» REQUIRED ACTION: Set down the entries once more, exactly as they are written.

◆ ◆ ◆ ◆ ◆

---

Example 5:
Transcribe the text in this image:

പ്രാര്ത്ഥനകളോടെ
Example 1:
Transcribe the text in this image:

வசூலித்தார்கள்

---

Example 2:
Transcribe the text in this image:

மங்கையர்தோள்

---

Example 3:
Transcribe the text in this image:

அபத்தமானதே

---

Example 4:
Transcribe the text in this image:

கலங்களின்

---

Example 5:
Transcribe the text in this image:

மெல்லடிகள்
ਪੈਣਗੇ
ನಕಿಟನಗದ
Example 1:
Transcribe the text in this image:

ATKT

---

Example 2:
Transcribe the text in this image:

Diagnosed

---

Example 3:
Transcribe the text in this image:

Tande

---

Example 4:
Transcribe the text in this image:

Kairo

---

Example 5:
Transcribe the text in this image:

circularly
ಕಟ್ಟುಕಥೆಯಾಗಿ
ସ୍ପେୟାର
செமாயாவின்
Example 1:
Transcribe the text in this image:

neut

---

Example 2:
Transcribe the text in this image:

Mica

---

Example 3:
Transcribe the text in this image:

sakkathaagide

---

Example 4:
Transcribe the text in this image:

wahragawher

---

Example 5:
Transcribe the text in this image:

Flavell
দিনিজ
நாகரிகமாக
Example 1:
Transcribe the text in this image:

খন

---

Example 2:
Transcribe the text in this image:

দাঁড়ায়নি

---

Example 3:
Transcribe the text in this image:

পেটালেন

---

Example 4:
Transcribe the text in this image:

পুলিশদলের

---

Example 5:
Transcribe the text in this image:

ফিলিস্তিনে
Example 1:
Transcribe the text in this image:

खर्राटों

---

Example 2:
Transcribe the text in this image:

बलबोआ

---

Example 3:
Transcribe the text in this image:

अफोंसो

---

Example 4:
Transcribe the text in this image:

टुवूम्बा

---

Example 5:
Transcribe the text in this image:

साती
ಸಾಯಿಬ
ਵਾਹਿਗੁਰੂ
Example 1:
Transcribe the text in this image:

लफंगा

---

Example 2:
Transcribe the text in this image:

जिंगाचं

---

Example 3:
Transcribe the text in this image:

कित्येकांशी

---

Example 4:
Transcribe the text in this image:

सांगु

◆ ◆ ◆ ◆ ◆

» EXERCISE RESULT:
---

Example 5:
Transcribe the text in this image:

പ്രാര്ത്ഥനകളോടെ
Example 1:
Transcribe the text in this image:

வசூலித்தார்கள்

---

Example 2:
Transcribe the text in this image:

மங்கையர்தோள்

---

Example 3:
Transcribe the text in this image:

அபத்தமானதே

---

Example 4:
Transcribe the text in this image:

கலங்களின்

---

Example 5:
Transcribe the text in this image:

மெல்லடிகள்
ਪੈਣਗੇ
ನಕಿಟನಗದ
Example 1:
Transcribe the text in this image:

ATKT

---

Example 2:
Transcribe the text in this image:

Diagnosed

---

Example 3:
Transcribe the text in this image:

Tande

---

Example 4:
Transcribe the text in this image:

Kairo

---

Example 5:
Transcribe the text in this image:

circularly
ಕಟ್ಟುಕಥೆಯಾಗಿ
ସ୍ପେୟାର
செமாயாவின்
Example 1:
Transcribe the text in this image:

neut

---

Example 2:
Transcribe the text in this image:

Mica

---

Example 3:
Transcribe the text in this image:

sakkathaagide

---

Example 4:
Transcribe the text in this image:

wahragawher

---

Example 5:
Transcribe the text in this image:

Flavell
দিনিজ
நாகரிகமாக
Example 1:
Transcribe the text in this image:

খন

---

Example 2:
Transcribe the text in this image:

দাঁড়ায়নি

---

Example 3:
Transcribe the text in this image:

পেটালেন

---

Example 4:
Transcribe the text in this image:

পুলিশদলের

---

Example 5:
Transcribe the text in this image:

ফিলিস্তিনে
Example 1:
Transcribe the text in this image:

खर्राटों

---

Example 2:
Transcribe the text in this image:

बलबोआ

---

Example 3:
Transcribe the text in this image:

अफोंसो

---

Example 4:
Transcribe the text in this image:

टुवूम्बा

---

Example 5:
Transcribe the text in this image:

साती
ಸಾಯಿಬ
ਵਾਹਿਗੁਰੂ
Example 1:
Transcribe the text in this image:

लफंगा

---

Example 2:
Transcribe the text in this image:

जिंगाचं

---

Example 3:
Transcribe the text in this image:

कित्येकांशी

---

Example 4:
Transcribe the text in this image:

सांगु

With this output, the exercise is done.